____ Exercise inputs

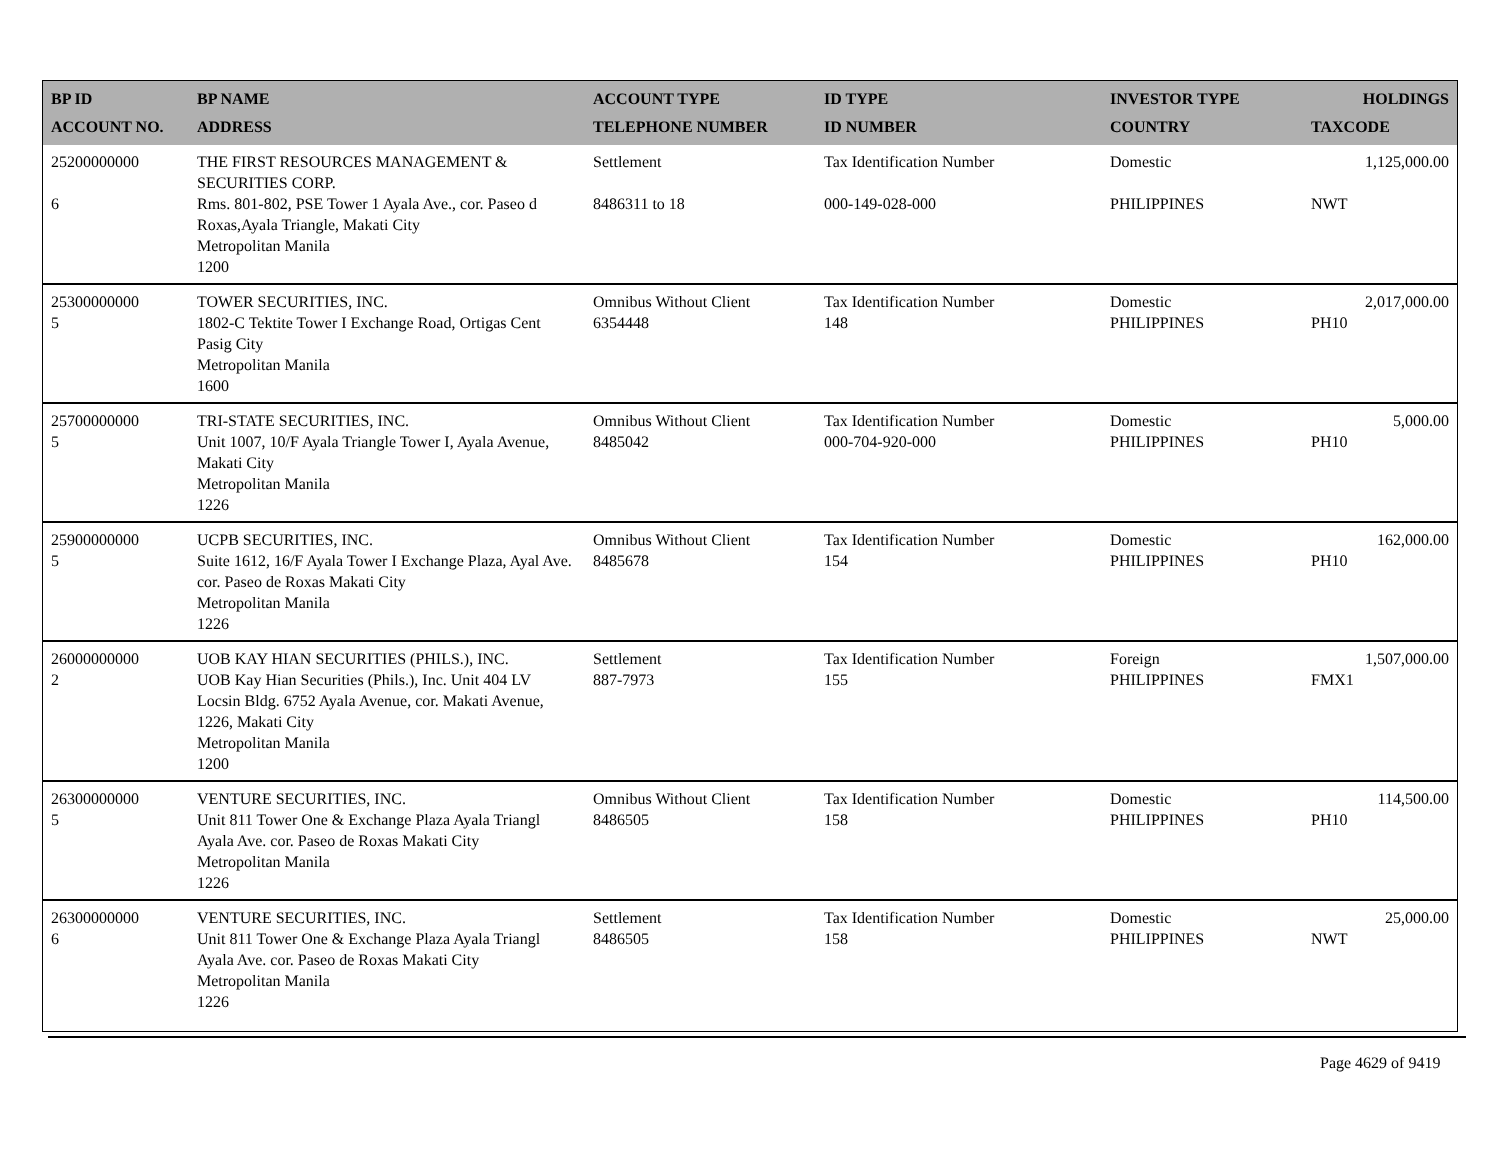| BP ID ACCOUNT NO. | BP NAME ADDRESS | ACCOUNT TYPE TELEPHONE NUMBER | ID TYPE ID NUMBER | INVESTOR TYPE COUNTRY | HOLDINGS TAXCODE |
| --- | --- | --- | --- | --- | --- |
| 25200000000 6 | THE FIRST RESOURCES MANAGEMENT & SECURITIES CORP. Rms. 801-802, PSE Tower 1 Ayala Ave., cor. Paseo d Roxas,Ayala Triangle, Makati City Metropolitan Manila 1200 | Settlement 8486311 to 18 | Tax Identification Number 000-149-028-000 | Domestic PHILIPPINES | 1,125,000.00 NWT |
| 25300000000 5 | TOWER SECURITIES, INC. 1802-C Tektite Tower I Exchange Road, Ortigas Cent Pasig City Metropolitan Manila 1600 | Omnibus Without Client 6354448 | Tax Identification Number 148 | Domestic PHILIPPINES | 2,017,000.00 PH10 |
| 25700000000 5 | TRI-STATE SECURITIES, INC. Unit 1007, 10/F Ayala Triangle Tower I, Ayala Avenue, Makati City Metropolitan Manila 1226 | Omnibus Without Client 8485042 | Tax Identification Number 000-704-920-000 | Domestic PHILIPPINES | 5,000.00 PH10 |
| 25900000000 5 | UCPB SECURITIES, INC. Suite 1612, 16/F Ayala Tower I Exchange Plaza, Ayal Ave. cor. Paseo de Roxas Makati City Metropolitan Manila 1226 | Omnibus Without Client 8485678 | Tax Identification Number 154 | Domestic PHILIPPINES | 162,000.00 PH10 |
| 26000000000 2 | UOB KAY HIAN SECURITIES (PHILS.), INC. UOB Kay Hian Securities (Phils.), Inc. Unit 404 LV Locsin Bldg. 6752 Ayala Avenue, cor. Makati Avenue, 1226, Makati City Metropolitan Manila 1200 | Settlement 887-7973 | Tax Identification Number 155 | Foreign PHILIPPINES | 1,507,000.00 FMX1 |
| 26300000000 5 | VENTURE SECURITIES, INC. Unit 811 Tower One & Exchange Plaza Ayala Triangl Ayala Ave. cor. Paseo de Roxas Makati City Metropolitan Manila 1226 | Omnibus Without Client 8486505 | Tax Identification Number 158 | Domestic PHILIPPINES | 114,500.00 PH10 |
| 26300000000 6 | VENTURE SECURITIES, INC. Unit 811 Tower One & Exchange Plaza Ayala Triangl Ayala Ave. cor. Paseo de Roxas Makati City Metropolitan Manila 1226 | Settlement 8486505 | Tax Identification Number 158 | Domestic PHILIPPINES | 25,000.00 NWT |
Page 4629 of 9419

________

**Exercise objective**
The lines from the one containing "PHILIPPINES | 25,000.00 NWT |" through the last line of the records are the answer; set them down exactly and add nothing.

**Exercise output**
| 26300000000 6 | VENTURE SECURITIES, INC. Unit 811 Tower One & Exchange Plaza Ayala Triangl Ayala Ave. cor. Paseo de Roxas Makati City Metropolitan Manila 1226 | Settlement 8486505 | Tax Identification Number 158 | Domestic PHILIPPINES | 25,000.00 NWT |
Page 4629 of 9419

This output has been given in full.